Some lines in the essay are particularly thought-provoking. “Only by reintroducing ultimate questions about our purpose, nature, and fulfillment could we successfully evaluate the ethics of human enhancement…These aren’t merely economic questions; they are moral and political questions…The problem with our politics is not too much moral argument but too little. Our politics is overheated because it is mostly vacant, empty of moral and spiritual content… we need to reason together, in public, about how to value the social goods we prize… From a political perspective, Sandel’s concern about the market intruding where it doesn’t belong is most likely to be embraced by today’s left, as today’s right has largely become unreserved market(s) enthusiasts. This is a shame, as an older – and healthier – conservatism did have a greater appreciation for the limits of markets…in the process, civil society is crowded out. Rebuilding non-market non-state institutions of civil society is the task going forward.”

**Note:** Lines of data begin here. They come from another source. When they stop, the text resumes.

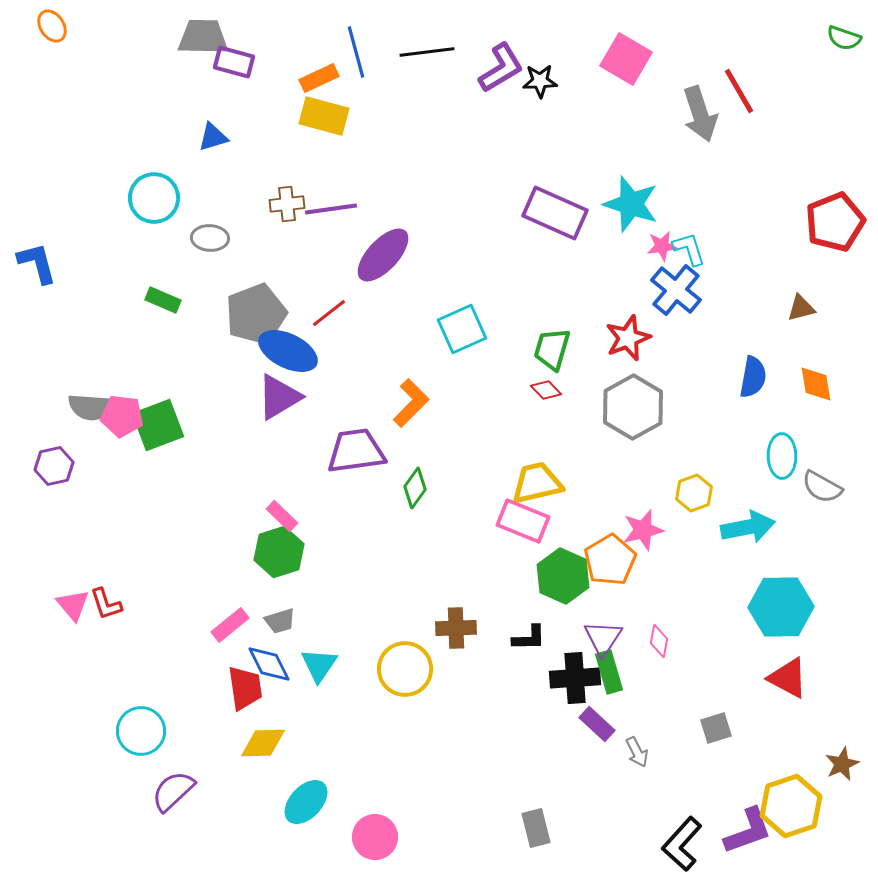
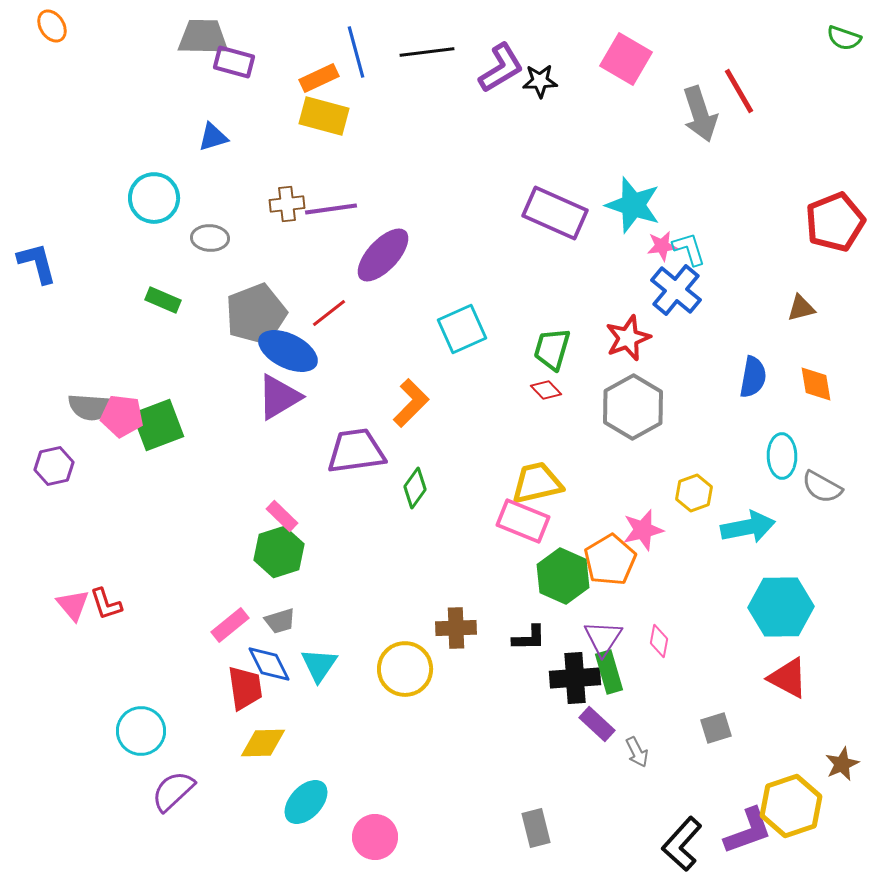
cyan star at (631, 204): moved 2 px right, 1 px down
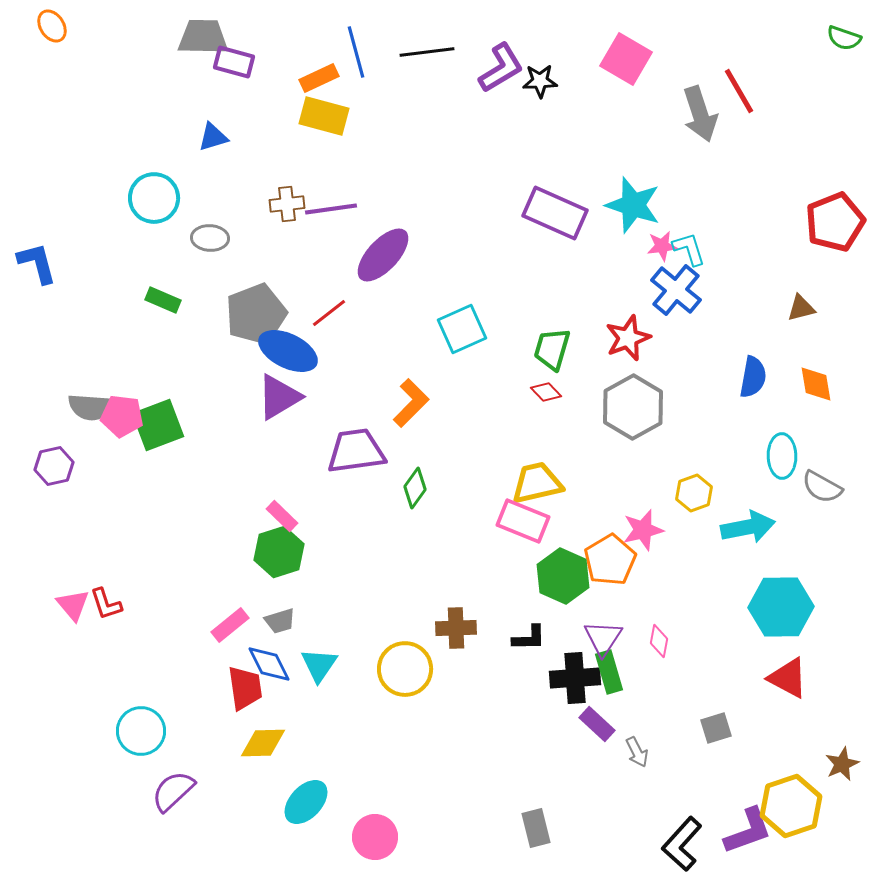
red diamond at (546, 390): moved 2 px down
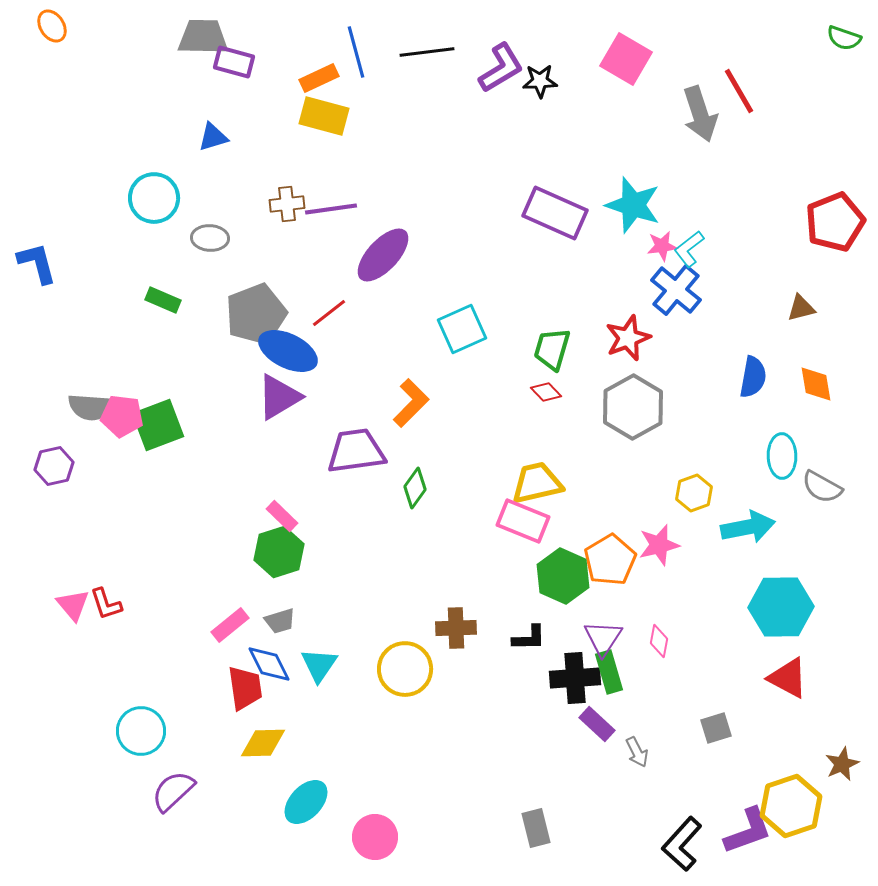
cyan L-shape at (689, 249): rotated 111 degrees counterclockwise
pink star at (643, 530): moved 16 px right, 15 px down
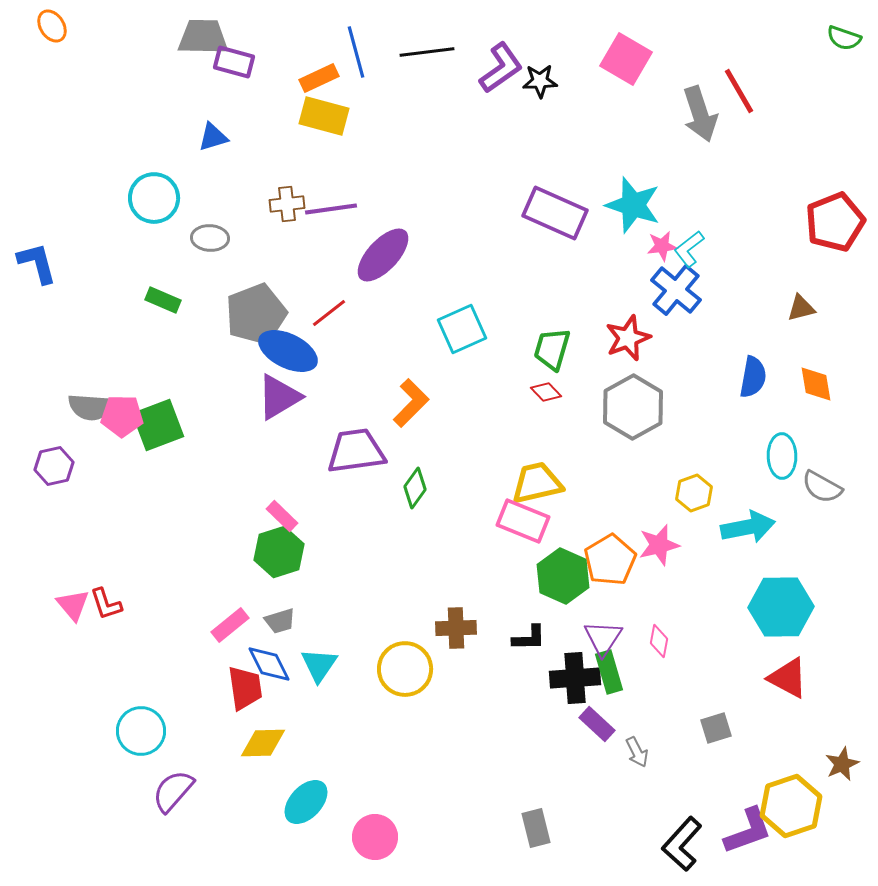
purple L-shape at (501, 68): rotated 4 degrees counterclockwise
pink pentagon at (122, 416): rotated 6 degrees counterclockwise
purple semicircle at (173, 791): rotated 6 degrees counterclockwise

This article was written in the contemporary American context, but to those who can see and think, it sounds uncannily like India too, both the problem and the necessary solution. Only, I fear, the culture of thinking one’s way through the big issues (and not the petty ones like whether we should buy more smartphones and build more shopping malls and drink more beer or rum) is more nearly extinct in India than it is in America, if my sources are right. And this is truly sad, because despite much going against her, India did have a reputation of being a thinking society for a long, long time. Especially so Bengal. Which is why it hurts me so much to hear from ‘educated’ Bengali youths that only your income matters, though I happen to earn much more than most fresh IIT graduates do, and the proprietors of Subhas Sweets in Benachity or Kanta Cloth Stores in Durgapur Bazaar earn 20 to 30 times more, yet they have never claimed to be human beings of a higher order…and these youths, heaven help us, are going to be the parents, teachers and leaders in the 2020s and 30s!